Los tres países bálticos que visita Francisco– ayer y hoy Lituania, mañana Letonia y el martes Estonia-son diferentes entre sí pero tienen un pasado común: fueron invadidos y anexionados por la Rusia soviética de cuyo yugo se liberaron en el 1991. Fueron cincuenta años de vasallaje, negación de los derechos humanos más elementales, deportaciones y humillaciones de todo tipo.

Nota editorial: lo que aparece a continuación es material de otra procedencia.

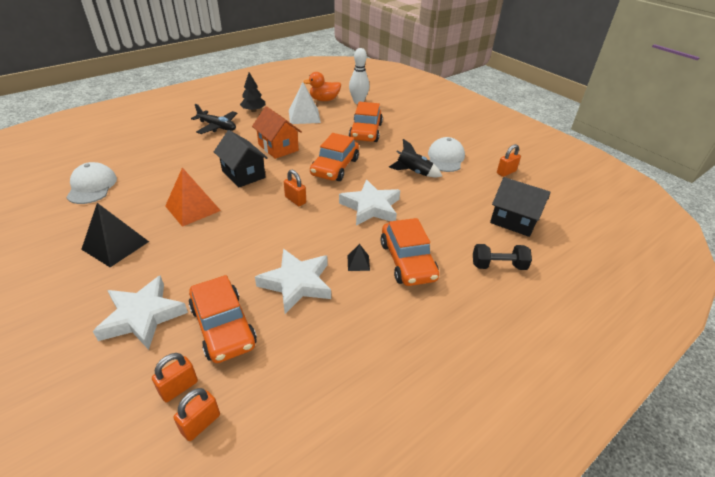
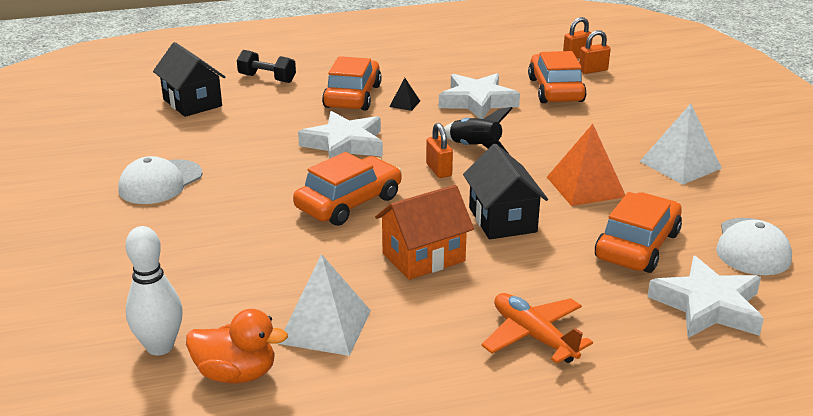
camera: 155 degrees left, 10 degrees down
black pyramid [81,203,149,267] -> white pyramid [640,103,722,185]
white star [93,275,188,350] -> white star moved to [647,256,764,338]
black plane [191,104,237,134] -> orange plane [481,293,593,363]
black tree [240,72,265,112] -> none
orange house [252,106,302,159] -> orange house turned 75 degrees clockwise [375,185,474,280]
orange car [349,102,383,142] -> orange car moved to [595,192,682,273]
black rocket [389,139,442,177] -> black rocket moved to [444,107,513,155]
orange padlock [497,144,521,177] -> none

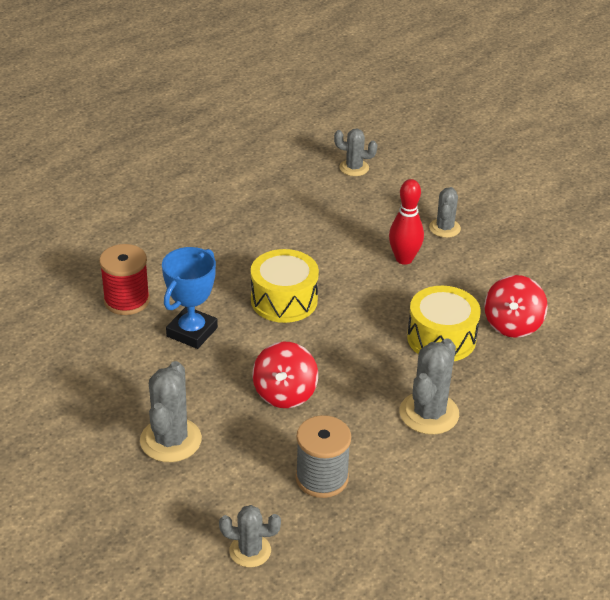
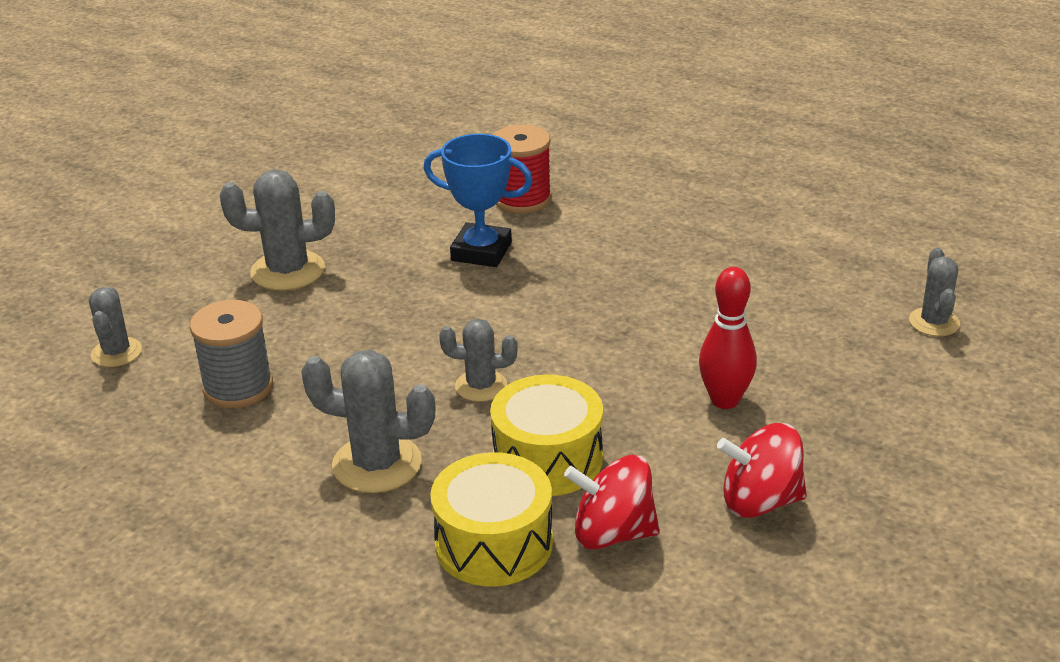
camera: 80 degrees right, 5 degrees down
yellow drum [251,249,319,323] -> yellow drum moved to [430,452,553,587]
red spinning top [252,342,318,408] -> red spinning top moved to [717,423,807,518]
grey cactus [429,187,461,238] -> grey cactus moved to [439,319,518,402]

En sus discursos Bergoglio no podía ignorar esta realidad sobre todo en un momento en que las poblaciones de los tres estados que baña el Báltico viven bajo la amenaza más o menos explícita de un nuevo zarpazo del vecino ruso. Pero no lo ha hecho para exacerbar sentimientos de venganza o de revancha nacionalista sino para suscitar un clima de diálogo dentro y fuera de las fronteras nacionales. Lo sintetizó en esta frase pronunciada en Vilna: “Recuperar la memoria de lo vivido para tomar contacto con todo aquello que les ha forjado como nación y encontrar allí las claves para mirar los desafíos del presente y proyectarse hacia el futuro”.
Creo que es una lección de sabiduría que todos deberíamos aprender y que se resume en que el uso de la memoria histórica no debe ser utilizado para alimentar odios y rencores sino para fomentar la unidad de todos sin excluir a nadie. En el norte como en el sur de Europa. En España, también, por supuesto.